At the meeting with Mohammed Dahlan on Saturday, the two discussed the Gaza pullout and the financial aid pledged to the Palestinian Authority by the Group of Eight industrialised nations.
Speaking to reporters after the meeting, Wolfensohn said they had discussed the formulation of a plan for using the promised $3 billion package that was announced on Friday by British Prime Minister Tony Blair after the three-day G8 summit in Scotland.
Wolfensohn, who began a six-day visit to the region, described his meeting with Dahlan as "a very pragmatic and frank discussion" that dealt with all aspects of social and economic matters.
"I was asked by the G8 to come back (at the end of September) with a plan devised with the Palestinian Authority (PA) for this economic support," he said.

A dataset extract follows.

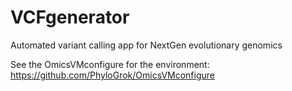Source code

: # VCFgenerator
Automated variant calling app for NextGen evolutionary genomics

See the OmicsVMconfigure for the environment: https://github.com/PhyloGrok/OmicsVMconfigure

"We are looking very carefully at tangible evidence that will be shown to the Palestinian people a day after the withdrawal," he said. "We're talking about programmes which will be implemented immediately."
He said he would be working closely with the PA to develop a plan that would be put to the G8 and other members of the international community.
Israel is to pull out of Gaza
settlements by mid-August
Commenting on Israel's forthcoming evacuation of all troops and over 8000 Jewish settlers from Gaza that is to start in mid-August, Wolfensohn said the withdrawal should be within the framework of the Middle East peace road map.
"The G8's support and great interest at this particular moment in time is in supporting and taking steps towards the withdrawal in the context of the road map and a two-state solution," he said.
He said it was important for Israel and the Palestinians to put aside their differences and find "a rational solution" to the problems facing them.
Dahlan said one of the problems for the PA was that it was still waiting for Israel to take a series of decisions related to the withdrawal.
Wolfensohn will meet with top Israeli and Palestinian officials to focus on six areas that require coordination, a statement from his office said.
They include: border crossings and trade corridors, connection of the West Bank and Gaza Strip, freedom of movement in the West Bank, the establishment of an airport and sea ports in Gaza, the houses that will be evacuated by the Gaza settlers and the settlers' greenhouses.
He was also to work with the Palestinians on three key economic and developmental issues: resolution of the PA's fiscal crisis and establishment of a new social safety net programme; a package of "rapid impact" initiatives for dealing with unemployment immediately after the withdrawal and a three-year plan for Palestinian development.
The former World Bank chief was appointed by US President George Bush as the "disengagement envoy" of the Middle East quartet, which groups diplomats from the United States, Russia, the European Union and United Nations.